Forget what the D.C. elections board says.
At-large D.C. Board of Education member Frank Shaffer-Corona insists that he actually won reelection Tuesday -- even though complete but unofficial returns list him coming in 12th out of 17 candidates.
"In my heart, I know that I won that election," Shaffer-Corona proclaimed to the three supporters who showed up for his victory party yesterday morning in the rear of an Adams-Morgan bar called Cafedon.
Despite thereturns, Shaffer-Corona, who only seconds before had traced his family tree on the back of a cocktail napkin to show his links with Spanish royalty, refused to admit to a reporter that his four-year reign as the school board's most controversial member was finished.
"These returns are fantasy. They are not reality based," he said. "The fact that they went to such extremes to embarrass me and make the vote count look so small just shows how effective I have been."
Shaffer-Corona says he is not sure who "they" are. It's probably someone that he offended during his term, he explains. And the list of people he offended is long, he proudly admits. At one point, some election watchers claimed the campaign had become an "anybody but Shaffer-Corona" initiative.
Perhaps it was Mayor Marion Barry, he says. "The mayor doesn't like me . . . . "
Or it could be the D.C. police. "They are the ones who pick up the ballots and deliver them to city hall."
Or it might be The Washington Post. "I think the Post has been less than objective since they first heard of me."
Or it might have been the school board. "They're a pain in the behind. Who the hell wants to go to work every day with nine yahoos who are as discourteous, dishonest, and rude as those folks are to me?"
Or it might even be the CIA -- which, he says, "doesn't like my PLO Palestine Liberation Organization friends" -- or the State Department -- "which turned its back on me when I was trying to resolve the Iranian hostage crisis" -- or maybe even the "super-rich who don't like some Mexican making waves."
It could even be a computer mistake. "That's the same computer that sends out water bills for thousands of dollars when they should be in the teens.
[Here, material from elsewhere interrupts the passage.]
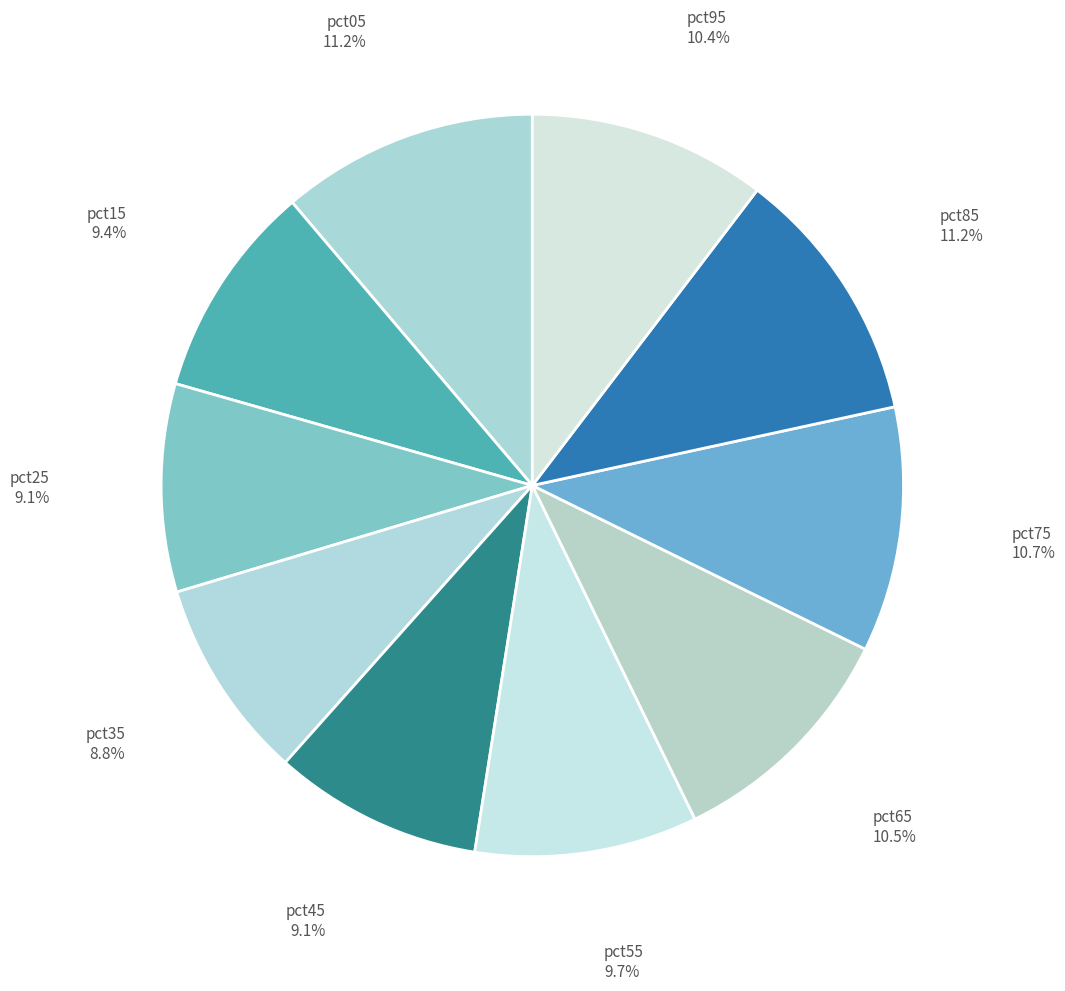

Does pct25 account for over 50% of the chart?

No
And it's the computer that at no time knows where the city's money is."
But regardless of who "they" are and no matter how "they" manipulated the elections, Shaffer-Corona explains, "they" failed to destroy his bond with his people.
"I know that the oppressed people in this city still believe in me and they supported me on election day," says Shaffer-Corona, who has been the highest ranking Hispanic official in the city.
And that is why Shaffer-Corona says he might seek an investigation of the election during the remaining weeks of his lame-duck term. "Not for me, I've already proven that a person in politics can be capable of honesty, commitment, service to the people and love, and that's enough for me.
"But I might seek an investigation for the voters who supported me to prove I'm still not going to let anyone dump on me or them."
If the school board will miss something with him gone, he says, it will be his challenges, his willingness "to champion the unpopular cause."
If he fails to get the election investigated, Shaffer-Corona says he will file for unemployment and write a book about minority involvement in the hostage crisis.
It was his use of $1,900 worth of school board funds to pay for telephone calls to Tehran in an attempt to resolve the crisis that first outraged many voters. Shaffer-Corona also was heavily criticized for going to Beirut to meet with the Palestine Liberation Organization and to Cuba, at school board expense, to attend a youth conference.
"When that book is printed and people finally understand what I did, then they will be sorry I'm not on the board," he says.
"I'm not going to vanish. A City Council election is coming up and I'm sure that many will want to draft me. But," says Shaffer-Corona,"I will decline.
"I want to be available when the next school board election comes around."